BEGIN
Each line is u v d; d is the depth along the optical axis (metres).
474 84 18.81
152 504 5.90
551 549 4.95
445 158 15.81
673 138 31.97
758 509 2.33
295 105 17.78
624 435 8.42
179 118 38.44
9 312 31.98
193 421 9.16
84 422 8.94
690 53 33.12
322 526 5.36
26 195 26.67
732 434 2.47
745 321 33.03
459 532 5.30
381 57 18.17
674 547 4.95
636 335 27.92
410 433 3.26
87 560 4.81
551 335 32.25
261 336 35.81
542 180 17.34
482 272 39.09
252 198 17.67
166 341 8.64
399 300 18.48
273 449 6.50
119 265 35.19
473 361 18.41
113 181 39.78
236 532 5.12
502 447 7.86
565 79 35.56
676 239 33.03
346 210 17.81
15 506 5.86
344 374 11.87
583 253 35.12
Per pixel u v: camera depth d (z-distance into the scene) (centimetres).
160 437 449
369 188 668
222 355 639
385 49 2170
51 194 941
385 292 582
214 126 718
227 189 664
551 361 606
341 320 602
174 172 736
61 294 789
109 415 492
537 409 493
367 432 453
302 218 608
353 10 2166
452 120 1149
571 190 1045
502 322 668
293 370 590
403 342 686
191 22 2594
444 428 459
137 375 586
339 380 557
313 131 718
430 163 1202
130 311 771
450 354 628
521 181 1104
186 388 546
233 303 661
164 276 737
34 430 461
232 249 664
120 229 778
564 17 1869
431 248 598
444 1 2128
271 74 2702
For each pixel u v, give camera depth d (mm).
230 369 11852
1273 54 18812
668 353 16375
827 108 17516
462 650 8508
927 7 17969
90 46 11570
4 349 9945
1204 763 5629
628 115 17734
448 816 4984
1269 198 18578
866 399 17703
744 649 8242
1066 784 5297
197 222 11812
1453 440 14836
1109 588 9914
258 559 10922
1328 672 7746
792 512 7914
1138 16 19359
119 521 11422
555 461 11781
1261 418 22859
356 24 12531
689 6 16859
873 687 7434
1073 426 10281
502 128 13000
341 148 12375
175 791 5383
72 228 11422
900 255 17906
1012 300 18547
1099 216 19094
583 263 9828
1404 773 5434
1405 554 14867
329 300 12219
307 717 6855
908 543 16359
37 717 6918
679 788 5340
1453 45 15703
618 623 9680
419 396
END
Start with the line that contains "197 222 11812", end with the last line of the entries, and please retype every line in that span exactly, with no others.

197 222 11812
1453 440 14836
1109 588 9914
258 559 10922
1328 672 7746
792 512 7914
1138 16 19359
119 521 11422
555 461 11781
1261 418 22859
356 24 12531
689 6 16859
873 687 7434
1073 426 10281
502 128 13000
341 148 12375
175 791 5383
72 228 11422
900 255 17906
1012 300 18547
1099 216 19094
583 263 9828
1404 773 5434
1405 554 14867
329 300 12219
307 717 6855
908 543 16359
37 717 6918
679 788 5340
1453 45 15703
618 623 9680
419 396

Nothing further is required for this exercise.